Anyone can call themselves a financial adviser. But before you hand over your hard-earned money, find out what this person’s qualifications actually are. Ideally, they’ll be a Certified Financial Planner, a Chartered Financial Analyst, or a Certified Public Accountant. Look them up on the Securities and Exchange Commission’s website to ensure there haven’t been any disciplinary actions taken against them. Visit the adviser in their office (environment says a lot about a person). Ask for – and contact – references. Find out if your adviser-to-be is a fiduciary (a designation that implies higher standards of ethical and legal conduct). What are your financial adviser’s ties to the community? You definitely don’t want someone who just moved to town (because they might soon be running out of it, with your money).
Trust but verify.
Your financial adviser will, obviously, advise you on where to invest your money. Listen to their advice but before you sign your funds away, do your due diligence and Google the shit out of what they’re suggesting.
Stay away from cash.
A legit financial adviser doesn’t deal in cash. They’ll want your investment funds in check form or as a bank transfer. Both methods leave a paper trail, which is crucial when investing. Be wary of anyone who is cool with taking cash, which is essentially untraceable.
Ask for documents.
Your financial investment statements should never come on a letterhead that any Joe Blow could whip up with Microsoft Word and a printer. Information on returns and investments should come directly from custodians, or the companies holding your money, not from your financial adviser's desk.

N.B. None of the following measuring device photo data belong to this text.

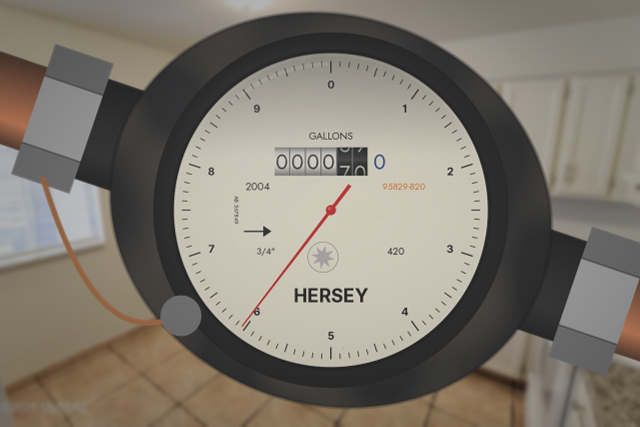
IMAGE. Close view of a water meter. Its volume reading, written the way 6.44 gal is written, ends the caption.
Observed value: 696.0 gal
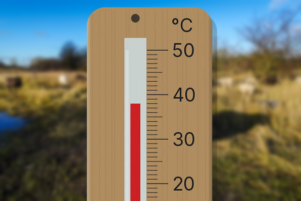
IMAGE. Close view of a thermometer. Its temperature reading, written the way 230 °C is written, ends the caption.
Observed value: 38 °C
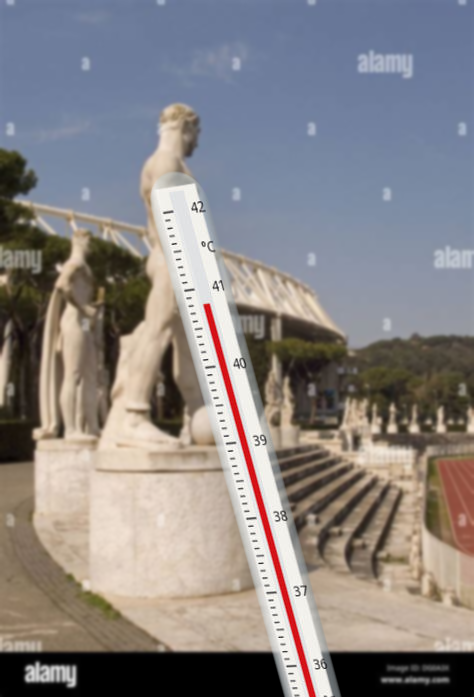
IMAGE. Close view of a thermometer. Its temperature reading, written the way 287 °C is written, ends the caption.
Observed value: 40.8 °C
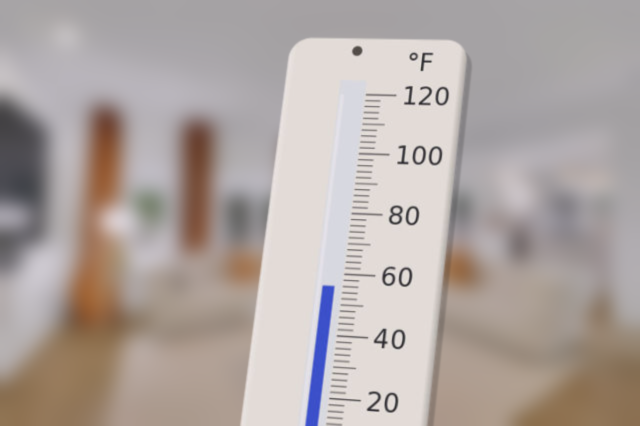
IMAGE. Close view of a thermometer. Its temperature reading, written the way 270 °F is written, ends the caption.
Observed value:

Beware of overnight successes.
Investing is not a get-rich-quick scenario; it’s a long game. It takes time to see profits, and along the way, you might experience some (temporary) losses as well. If it appears you’ve suddenly struck gold after a short time investing, something might be fishy.

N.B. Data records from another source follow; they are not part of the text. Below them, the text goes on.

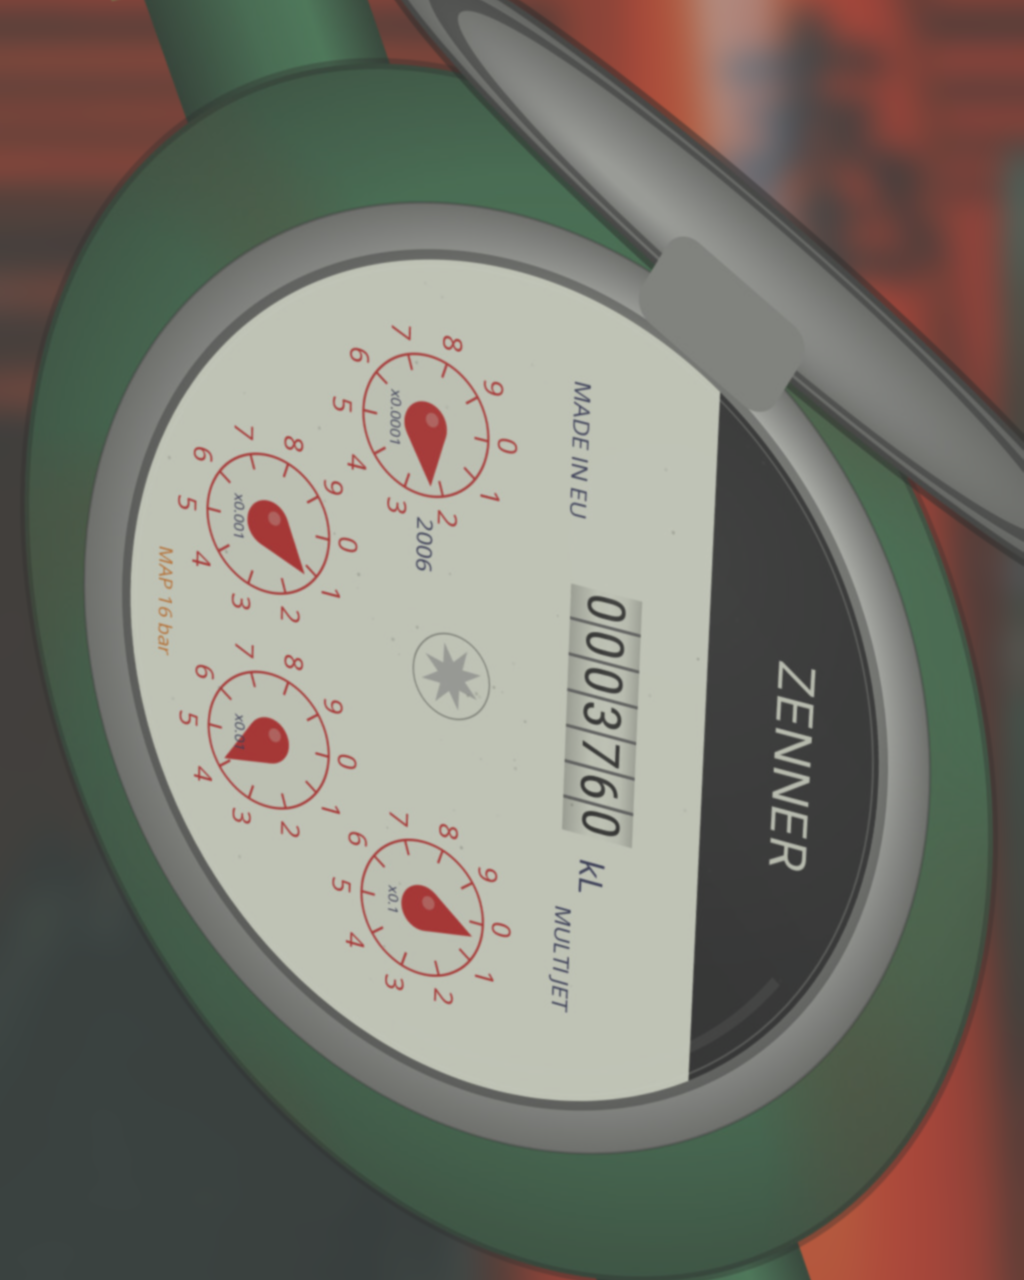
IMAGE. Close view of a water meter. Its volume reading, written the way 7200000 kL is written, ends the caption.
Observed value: 3760.0412 kL
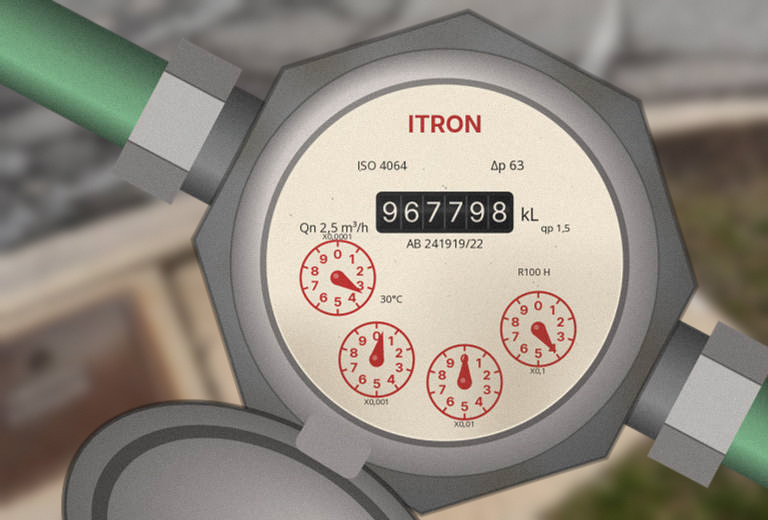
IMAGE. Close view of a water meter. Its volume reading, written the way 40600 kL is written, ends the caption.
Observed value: 967798.4003 kL
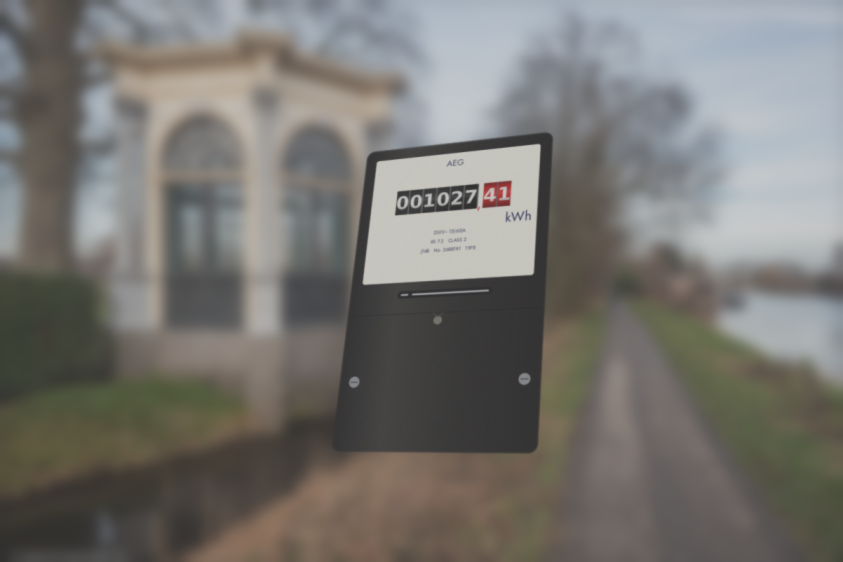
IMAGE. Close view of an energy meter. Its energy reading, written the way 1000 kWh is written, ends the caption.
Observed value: 1027.41 kWh
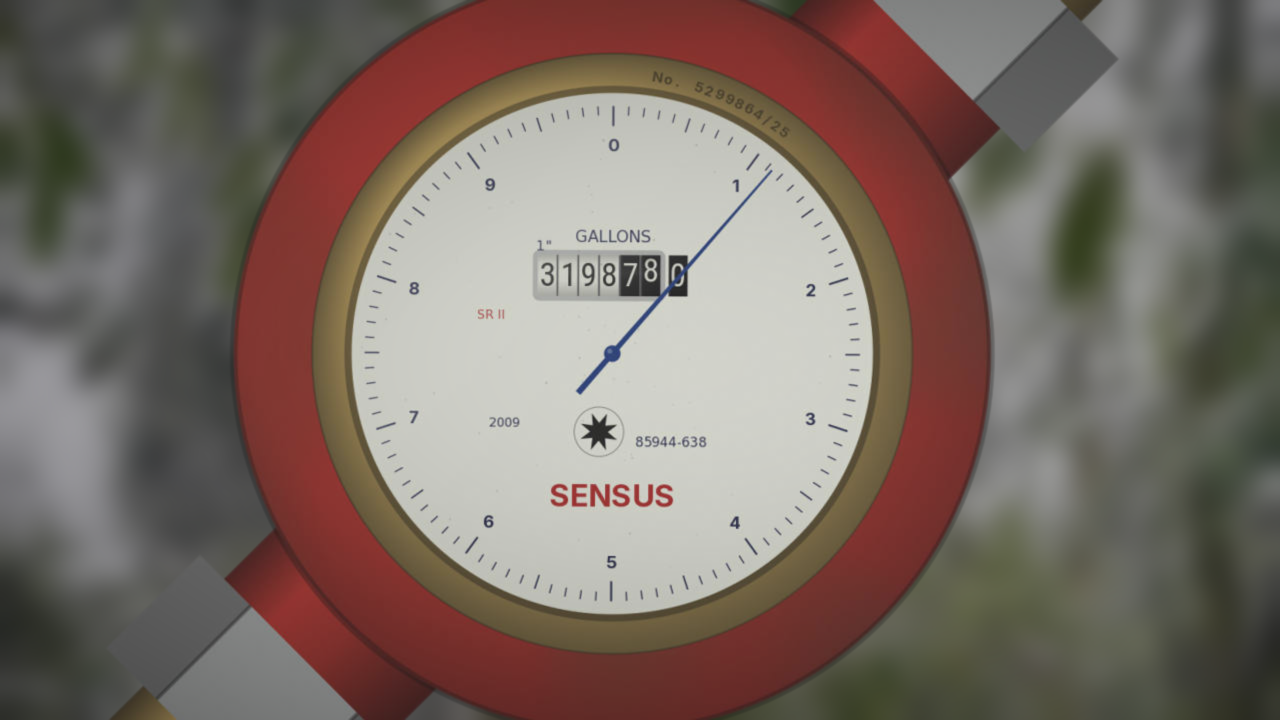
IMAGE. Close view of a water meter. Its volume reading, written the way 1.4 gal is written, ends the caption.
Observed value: 3198781.1 gal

Just say no to the hard sell.
If your financial adviser seems adamant about you investing in a certain venture, take a step back and breathe. Nothing is such an exclusive or once-in-a-lifetime opportunity that you need to act impulsively to take advantage of it. If you feel pressured to drop too much money or invest in a frenzied manner, your financial adviser might be leading you astray.
Listen to your intuition.
If something about your financial adviser strikes you as suspect, pay attention to it. Don’t invest with anyone you don’t trust 100 percent.
Live below your means.
Marty is dealing with major bucks, but you wouldn’t guess it from his outward appearance. His cars are old and unimpressive; his homes are fixer-uppers. He doesn’t wear designer duds. If you saw him on the street, you wouldn’t think he was rolling in it. Be like Marty. Live frugally, as if you don’t have a nest egg. That way, if it all goes to hell and you lose every cent, it won't be the end of the world.